Davide Faranda est climatologue à l’institut Pierre-Simon-Laplace. Spécialiste des événements extrêmes et de leur lien avec les changements climatiques, il analyse le « medicane » – contraction de « mediterranean » (« méditerranéen ») et de « hurricane » (« ouragan »), un cyclone subtropical méditerranéen très violent qui a traversé l’est de la Libye, provoquant des milliers de morts.
Que s’est-il passé au niveau météorologique au-dessus de la Libye ?
La Libye a subi de plein fouet les impacts d’un Tropical Like Cyclone (TLC), une structure dépressionnaire verticale alimentée par l’énergie d’une mer très chaude. Il s’agit de la continuité du cyclone Daniel qu’ont connu la Grèce, la Turquie et la Bulgarie la semaine dernière. Il ne s’était pas épuisé. D’habitude, ce genre de phénomènes est évacué vers l’est. Là, à cause du blocage en oméga [un anticyclone avec deux zones de basse pression accolées, formant les « pattes » de la lettre grecque oméga] qui a provoqué les fortes chaleurs en France il y a plusieurs jours, il est d’abord resté longtemps sur la Grèce, ce qui explique le niveau des précipitations pendant de longues heures. Puis, il est resté statique en mer, entre la Sicile et la Grèce. Les pluies y ont été très violentes. Les courants atmosphériques l’ont ensuite entraîné vers les côtes libyennes, où il a aussi été attiré par les températures très élevées de la mer.
Comment expliquer de telles précipitations ? En Grèce, il y a eu jusqu’à 750 millimètres en dix-huit heures…

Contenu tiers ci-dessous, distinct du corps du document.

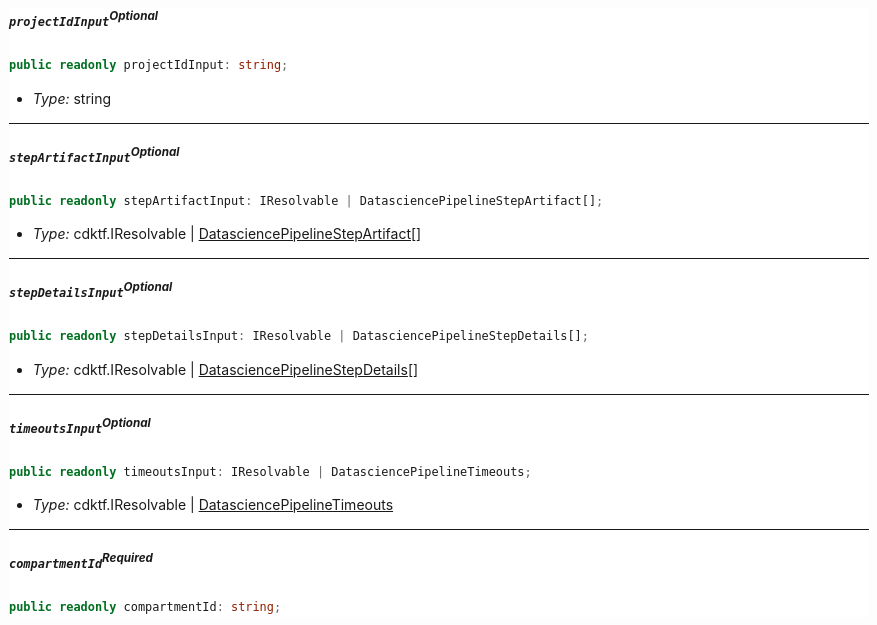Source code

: ##### `projectIdInput`<sup>Optional</sup> <a name="projectIdInput" id="rhizo-co-terraform-provider-oci.datasciencePipeline.DatasciencePipeline.property.projectIdInput"></a>

```typescript
public readonly projectIdInput: string;
```

- *Type:* string

---

##### `stepArtifactInput`<sup>Optional</sup> <a name="stepArtifactInput" id="rhizo-co-terraform-provider-oci.datasciencePipeline.DatasciencePipeline.property.stepArtifactInput"></a>

```typescript
public readonly stepArtifactInput: IResolvable | DatasciencePipelineStepArtifact[];
```

- *Type:* cdktf.IResolvable | <a href="#rhizo-co-terraform-provider-oci.datasciencePipeline.DatasciencePipelineStepArtifact">DatasciencePipelineStepArtifact</a>[]

---

##### `stepDetailsInput`<sup>Optional</sup> <a name="stepDetailsInput" id="rhizo-co-terraform-provider-oci.datasciencePipeline.DatasciencePipeline.property.stepDetailsInput"></a>

```typescript
public readonly stepDetailsInput: IResolvable | DatasciencePipelineStepDetails[];
```

- *Type:* cdktf.IResolvable | <a href="#rhizo-co-terraform-provider-oci.datasciencePipeline.DatasciencePipelineStepDetails">DatasciencePipelineStepDetails</a>[]

---

##### `timeoutsInput`<sup>Optional</sup> <a name="timeoutsInput" id="rhizo-co-terraform-provider-oci.datasciencePipeline.DatasciencePipeline.property.timeoutsInput"></a>

```typescript
public readonly timeoutsInput: IResolvable | DatasciencePipelineTimeouts;
```

- *Type:* cdktf.IResolvable | <a href="#rhizo-co-terraform-provider-oci.datasciencePipeline.DatasciencePipelineTimeouts">DatasciencePipelineTimeouts</a>

---

##### `compartmentId`<sup>Required</sup> <a name="compartmentId" id="rhizo-co-terraform-provider-oci.datasciencePipeline.DatasciencePipeline.property.compartmentId"></a>

```typescript
public readonly compartmentId: string;
```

Comme les vents d’altitude ne l’emportaient pas, il est resté actif très longtemps au-dessus de certaines zones. Et sa puissance vient de la température de la mer, très élevée. La moyenne de la Méditerranée était de 28 °C cet été. Dans cette atmosphère réchauffée depuis des semaines et rendue très humide à cause de l’évaporation de la Méditerranée, le cyclone se recharge au fur et à mesure. Il arrive sur les côtes libyennes bourré d’énergie. Ces fortes précipitations se déversent sur des sols désertiques encore plus asséchés par des mois de fortes chaleurs. Cela crée des ruissellements. A la fin de la saison, les cours d’eau sont aussi encombrés de déchets naturels ou humains qui empêchent le bon écoulement et favorisent les débordements. On a déjà vu ça en Sicile.
Que va-t-il devenir maintenant ?
Il va finir sa course sur l’est de la Méditerranée. Le blocage en oméga est en train de disparaître avec la perturbation qui va arriver en Méditerranée. Il ne va plus parvenir à garder sa structure verticale et il va se déchirer. Il va s’évanouir sur les côtes d’Israël.
Ce phénomène est-il renforcé par le réchauffement climatique ?
Oui. Le réchauffement ne le rend pas plus probable, mais ses conséquences sont plus intenses. Avec mes confrères, nous avons étudié un tel phénomène en 2021 près de Syracuse, en Sicile. Nous avons aussi regardé de près ce qu’il s’est passé la semaine dernière en Grèce. A cause des changements climatiques, l’atmosphère est réchauffée et la Méditerranée a connu des anomalies très importantes cet été. Près des côtes libyennes, la température de la mer est trois à quatre degrés plus élevée par rapport aux normales. Cela renforce l’évaporation, mais aussi les températures de l’air près de la surface et, donc, le différentiel avec les températures d’altitude.
Quelles sont les conséquences ?
Tout cela augmente l’énergie disponible pour le cyclone, avec des énormes orages près du cœur. Nous estimons que cela provoque 10 % à 20 % de précipitations en plus par rapport aux mêmes phénomènes dans un climat préindustriel. Nous n’en sommes qu’au début et cela peut s’aggraver dans les années à venir. Ce cyclone est en fait normal dans un climat réchauffé de trois à quatre degrés.
Certaines zones sont-elles plus menacées dans les années à venir ?
Ce genre de cyclones trouve sa source loin des villes, au-dessus de la mer, lorsque les conditions sont favorables avec ce différentiel de températures. On peut par exemple en trouver, de la même taille et de la même intensité qu’un « Medicane », près du pôle Nord, quand le courant du Labrador est situé en dessous d’un air troposphérique très froid. En Méditerranée, ils se forment souvent près des îles Baléares, du golfe de Gênes, ou entre la Tunisie et la Sicile, quand on a du vent du sud-ouest. Daniel est d’un troisième type. Il s’est créé à cause d’un air froid qui rentre par les Balkans. Après, [la] trajectoire [de ces cyclones] dépend des courants atmosphériques.